▶ **Problem details**:
Report each line from the records where the string "image" turns up.

▶ **Material for the task**:
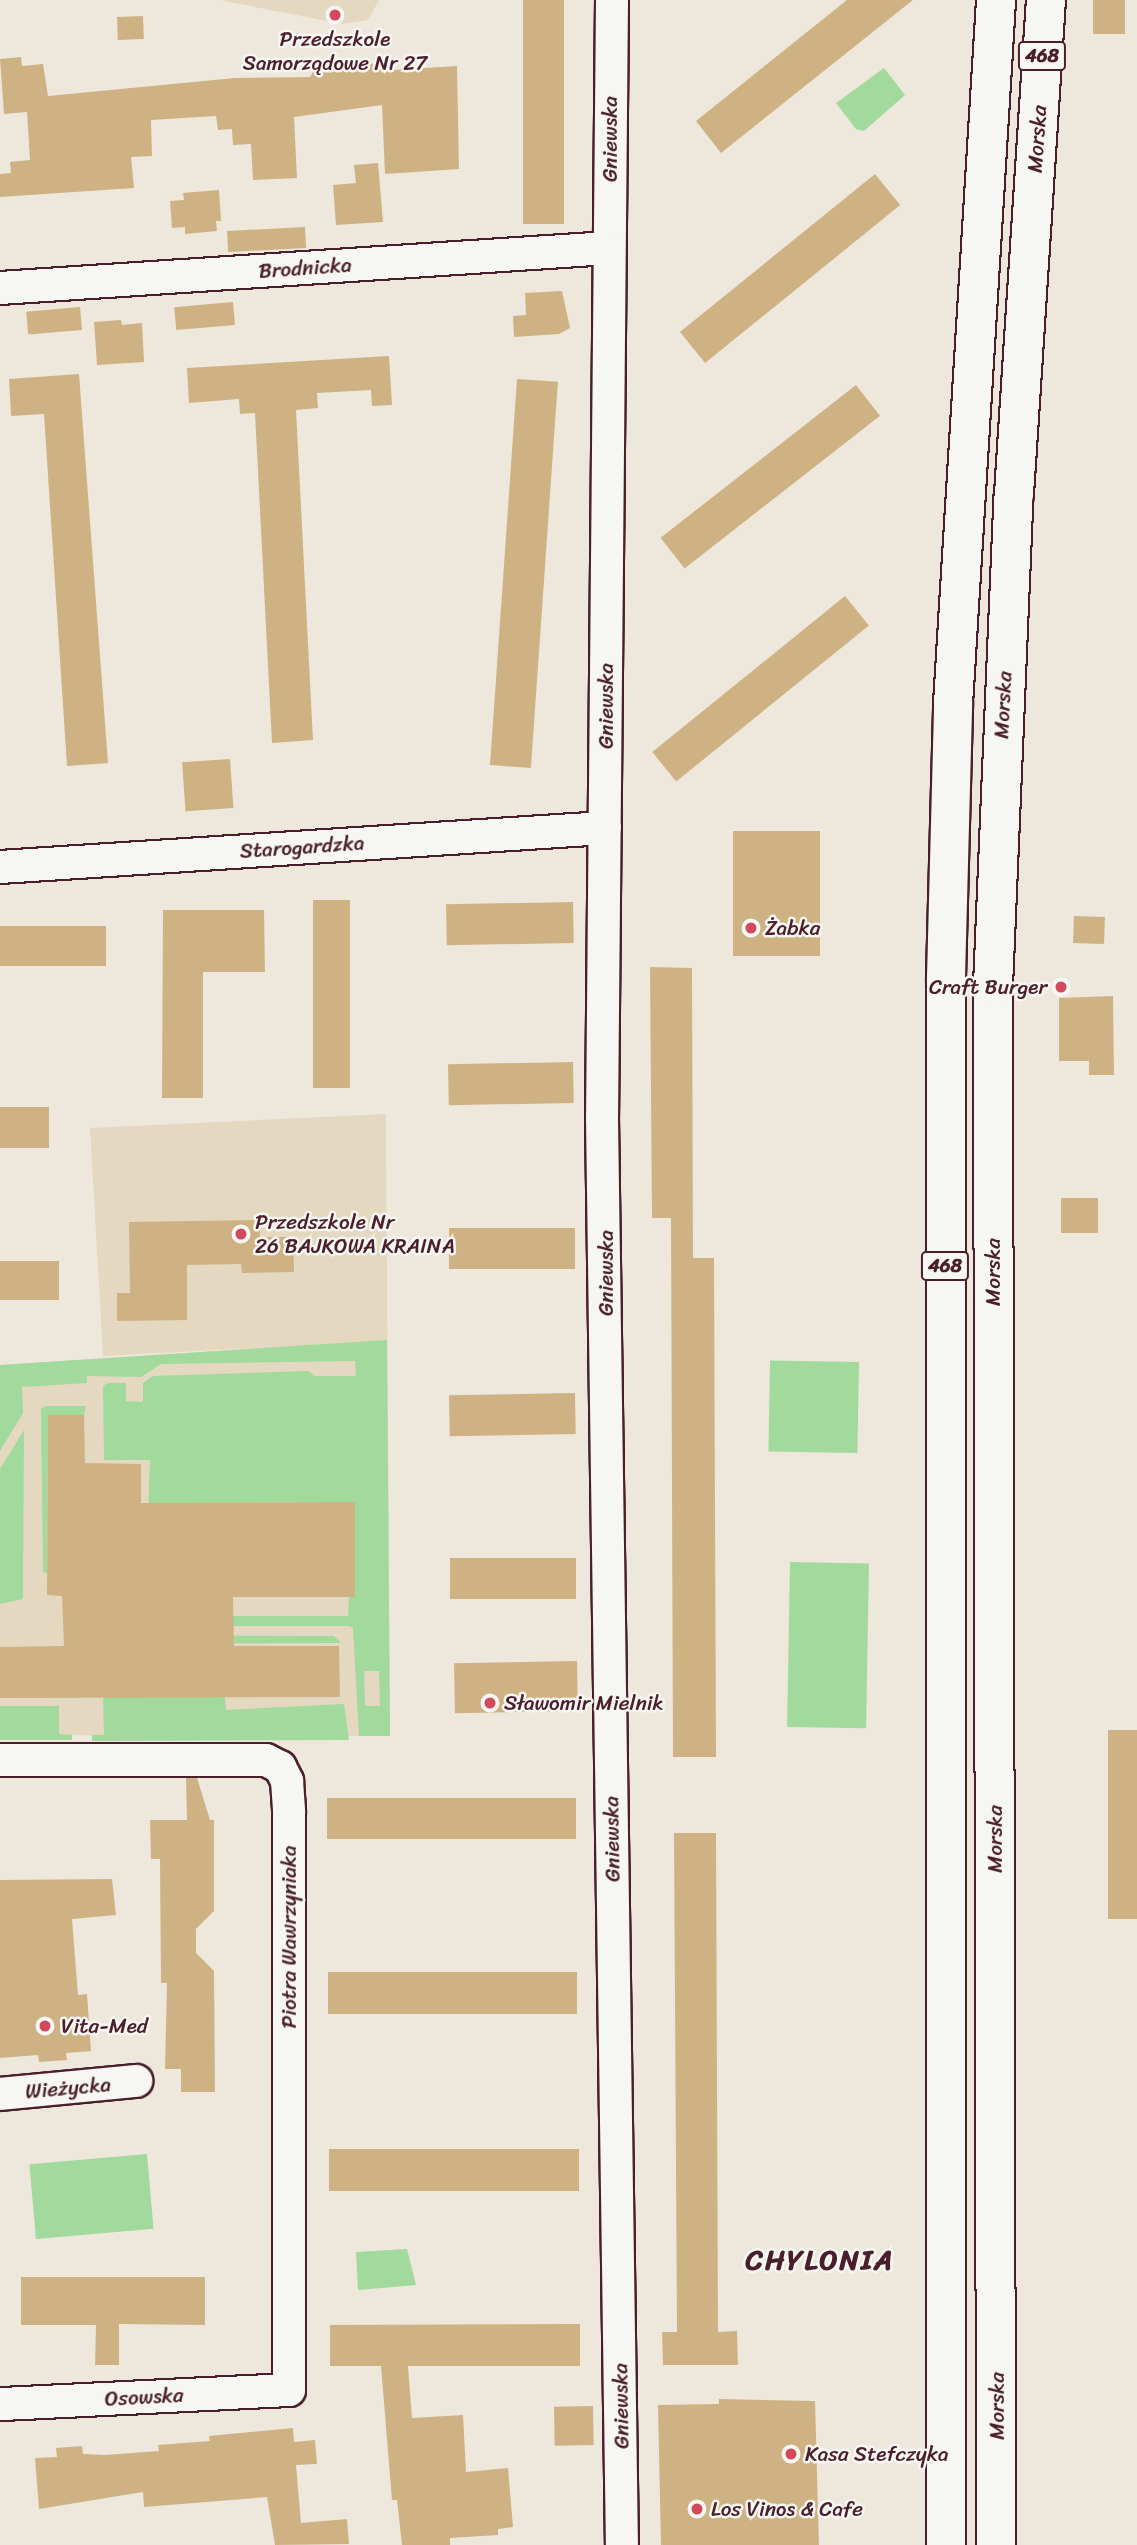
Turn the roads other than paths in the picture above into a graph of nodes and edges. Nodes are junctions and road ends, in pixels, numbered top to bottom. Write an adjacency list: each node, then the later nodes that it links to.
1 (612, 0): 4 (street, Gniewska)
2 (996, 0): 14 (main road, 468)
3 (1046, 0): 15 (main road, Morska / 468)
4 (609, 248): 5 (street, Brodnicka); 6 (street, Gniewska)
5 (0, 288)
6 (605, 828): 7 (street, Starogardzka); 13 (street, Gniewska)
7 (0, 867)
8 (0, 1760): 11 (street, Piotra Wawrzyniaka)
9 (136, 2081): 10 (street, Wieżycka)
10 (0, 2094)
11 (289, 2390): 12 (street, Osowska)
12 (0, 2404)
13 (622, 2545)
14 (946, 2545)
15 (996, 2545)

* * *

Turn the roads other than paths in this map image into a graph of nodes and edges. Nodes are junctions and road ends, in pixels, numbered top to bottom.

---

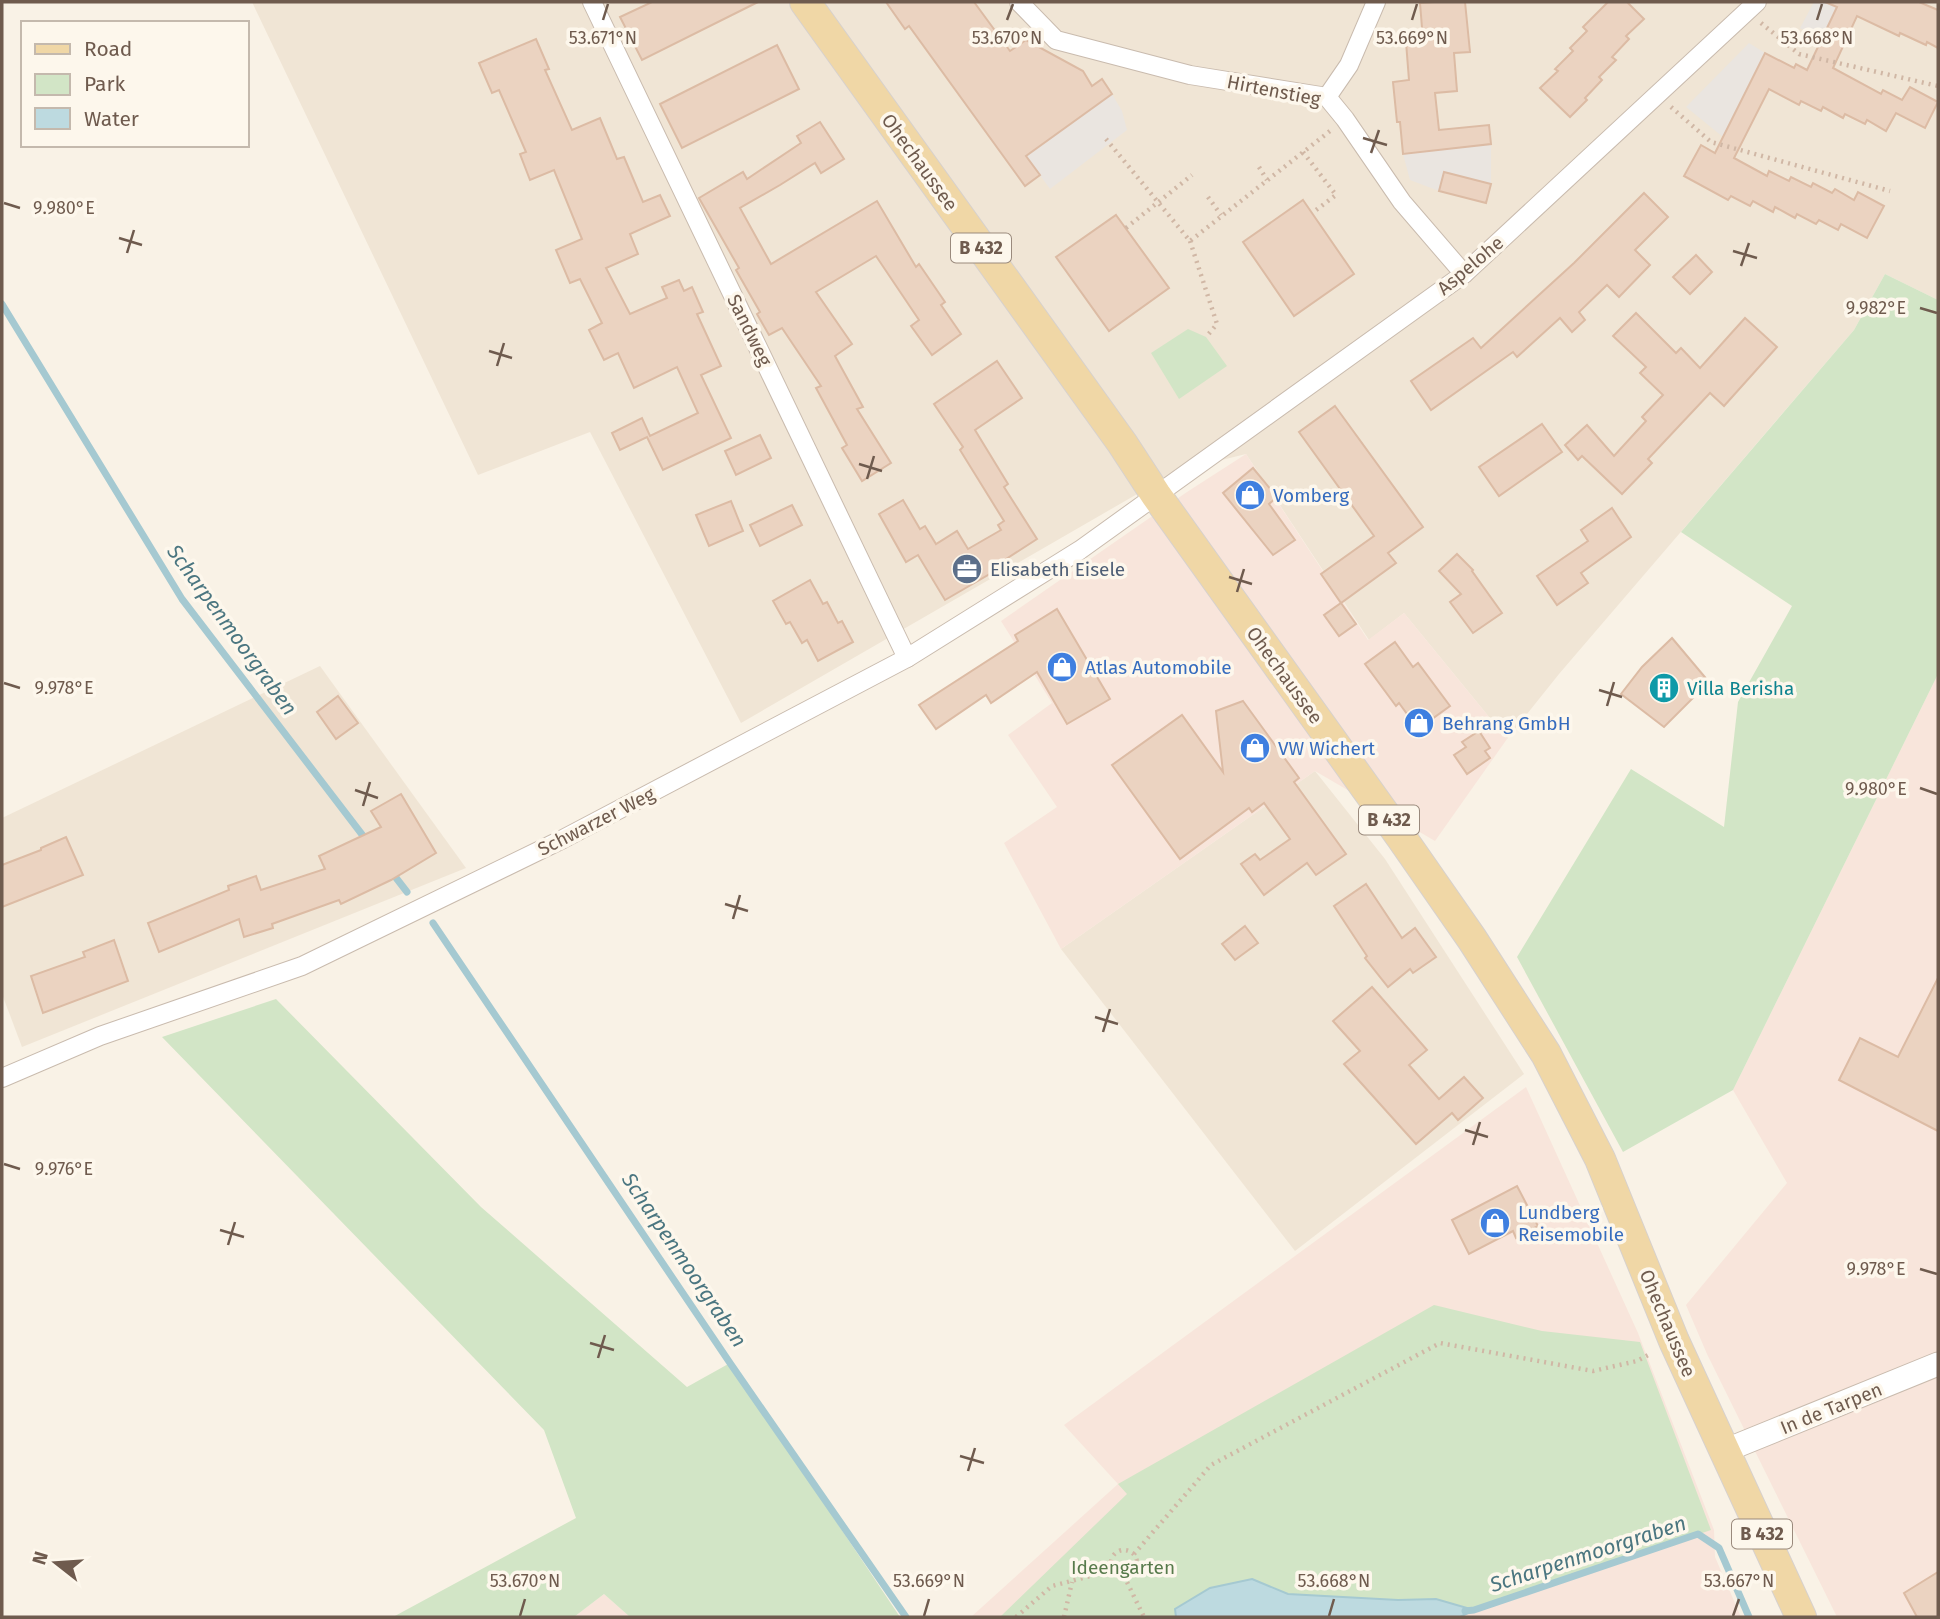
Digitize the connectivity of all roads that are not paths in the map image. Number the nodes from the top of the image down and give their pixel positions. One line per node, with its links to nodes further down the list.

▶ **Response to the task**:
Turn the roads other than paths in this map image into a graph of nodes and edges. Nodes are junctions and road ends, in pixels, numbered top to bottom.
Digitize the connectivity of all roads that are not paths in the map image. Number the nodes from the top of the image down and give their pixel positions. One line per node, with its links to nodes further down the list.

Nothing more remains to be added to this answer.